While I agree with what you say, could you comment on my questions
earlier in the thread? From a look, it seems that ImmutableSet ought
to have the same behavior as HashSet - same hash and same table size,
yet in the example, the same value loopup had different behavior - how
do you explain the discrepancy? Obviously some assumption I make is
wrong - but which one?
Regards,
Dimitris
2010/1/12 Kevin Bourrillion <kev...@google.com>:
Then typically ImmutableSet will have bigger tables than HashSet, so
the test (in which I think I saw the table sizes happened to be equal,
64) is completely unfair - I presume the situation would look quite
better if the ImmutableSet of the test had, say, 33 elements, rathen
than 24. Agreed though, this is still in the domain of very small
sets, and the advantages of cache locality are not obvious yet.
Thanks for explaining this through Kevin! Now I'm even more happy with
the ImmutableSet implementation we have.
For some further reading on performance testing, I'd highly recommend section 12.3 ('Avoiding performance testing pitfalls') of Java Concurrency in Practice (Goetz et al.)

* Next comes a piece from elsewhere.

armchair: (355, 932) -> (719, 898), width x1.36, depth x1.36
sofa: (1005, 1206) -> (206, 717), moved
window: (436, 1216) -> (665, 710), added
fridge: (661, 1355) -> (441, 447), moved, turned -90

As an exercise, I created a HashSet by embedding and dumbing down
HashMap source code, but it's tricky to actually make it lighter. This
is the entry object of HashMap:
static class Entry<K,V> implements Map.Entry<K,V> {
final K key;
V value;
Entry<K,V> next;
final int hash;
For a Set, we don't need the value field. But removing that field (I
have a typical enough machine) still leaves an Entry object at 24
bytes - no reduction. If I forgo the "hash" field too, then I get a
23% reduction in memory compared to java.util.HashSet.
I should have started with IdentityHashMap as a base :(
I've had the same thoughts.
> As an exercise, I created a HashSet by embedding and dumbing down
> HashMap source code, but it's tricky to actually make it lighter. This
> is the entry object of HashMap:
>
> static class Entry<K,V> implements Map.Entry<K,V> {
> final K key;
> V value;
> Entry<K,V> next;
> final int hash;
>
> For a Set, we don't need the value field. But removing that field (I
> have a typical enough machine) still leaves an Entry object at 24
> bytes - no reduction. If I forgo the "hash" field too, then I get a
> 23% reduction in memory compared to java.util.HashSet.

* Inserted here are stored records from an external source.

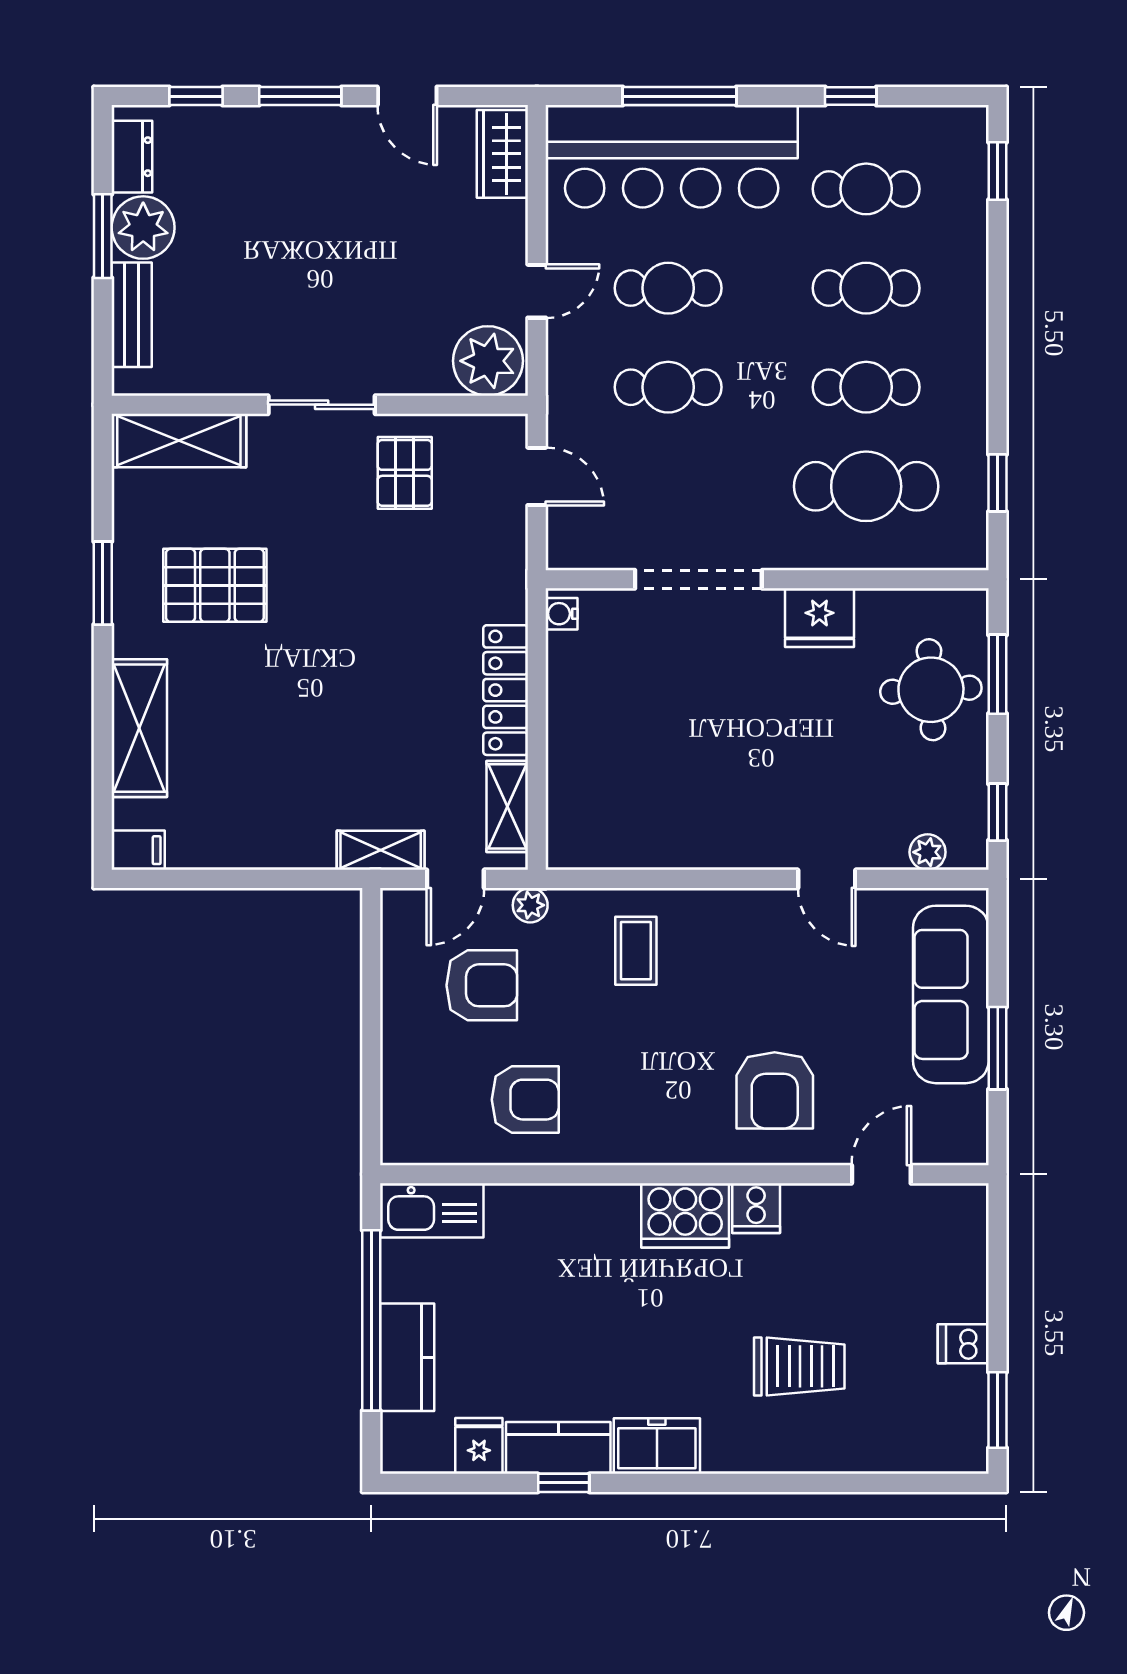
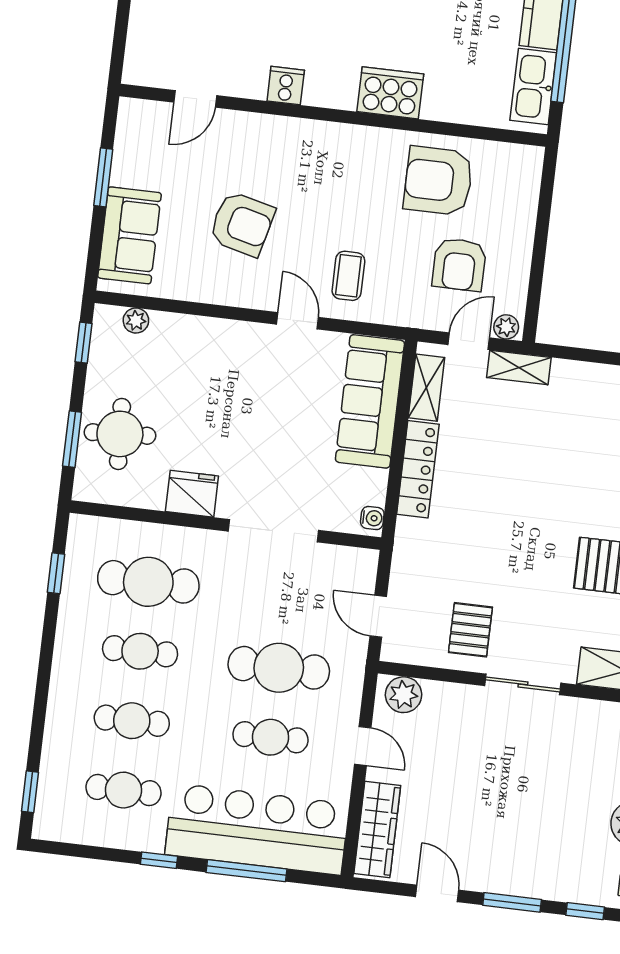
window: (851, 96) -> (159, 860), moved
wardrobe: (502, 154) -> (377, 830), width x1.50
door: (537, 291) -> (363, 746), swing flipped
plant: (488, 361) -> (404, 695), width x0.73, depth x0.73
cafe table: (668, 387) -> (279, 668), width x1.37, depth x1.35
sofa: (584, 778) -> (370, 401), added
door: (827, 879) -> (297, 321), moved
plant: (530, 905) -> (506, 327), moved
armchair: (482, 985) -> (459, 265), turned -90
sofa: (951, 994) -> (130, 235), width x0.73
armchair: (775, 1090) -> (242, 224), moved, turned 104
armchair: (525, 1100) -> (438, 181), width x1.36, depth x1.36
kitchen sink: (432, 1210) -> (533, 87), moved, turned -90
cooker: (685, 1215) -> (390, 93), moved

Removing the "value" field has some value of course,
depending on the JVM. One would expect a reduction
from 7-8 words per key to 6-7 words per key.

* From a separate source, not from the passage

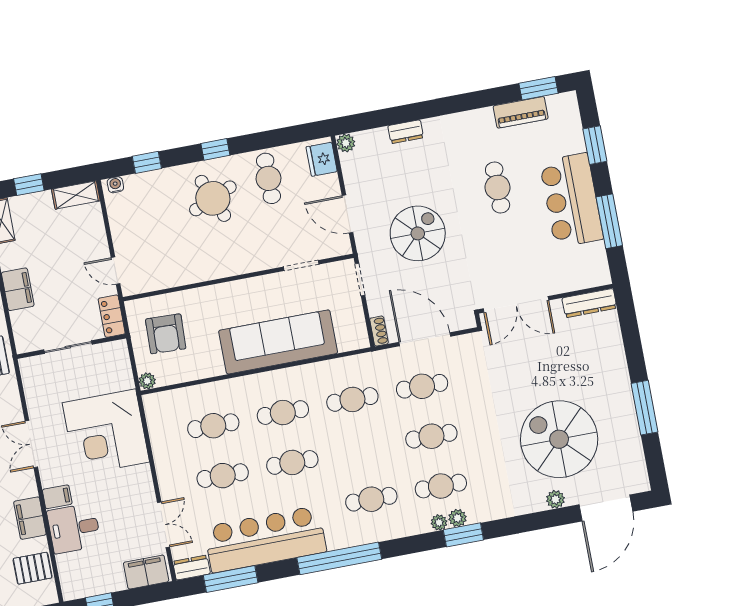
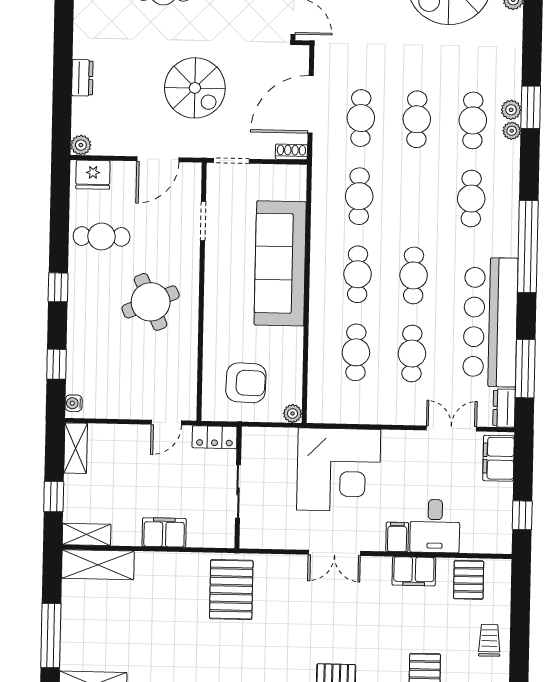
round table: (213, 198) -> (151, 302), moved
spiral stairs: (418, 233) -> (195, 88), turned 180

I expect that the "hash" field has to stay, especially
if our aim is to actually replace java.util.HashSet.
The maintenance cost of duplicated code keeps one
from starting on this project, especially while other folks
still have grand plans for improving HashMap.
I believe IdentityHashMap uses open addressing
because the cost of a few extra comparisons is much lower
when comparison involves "==" instead of ".equals".
But I am still tempted to explore an implementation
based on a pair of arrays with open addressing,
one to store elements and one to store hashes,
for a space cost of about 4 words per key.
Martin
I trusted too much Instrumentation#getObjectSize(), which shown that
the object remains at 24 bytes with or without a single field, but as
I read more carefully the javadocs, this is an approximation.
I was more or less following the discussion on a new HashMap, but I
haven't heard news on that for months. If HashMap itself changes, the
current HashSet will evolve automatically, but a HashSet replacement
would not do so as easily, and it would have to accommodate
LinkedHashSet somehow too. I was thinking more in terms of replacing
the implementation used in Sets#newHashSet() methods of guava (for
just the benefit of new code, ok).
I would think that open addressing does not mean more collisions if
the trade-off is striked at the right balance. If my rudimentary
calculations are right, linear probing would requite a load factor of
35% to have the same expected collisions as a chained hashtable with
load factor 75% (i.e. the default of HashMap). If one gets rids of
those Entry objects, it seems that the memory reduction will be just
about enough to compensate for the longer required tables (which are
going to be about twice the size), and then some more, so it should be
at least a slight win.
The easy solution obviously would be to ping Doug at some appropriate time. :)
Regards,
Dimitris
2010/1/13 Martin Buchholz <mart...@google.com>:
I did chat with Doug last week.
He has made some effort in the past to
make a much improved HashSet,
but he also did not come up with anything
sufficiently good to replace the current HashSet.
Martin
> Regards,
>
> Dimitris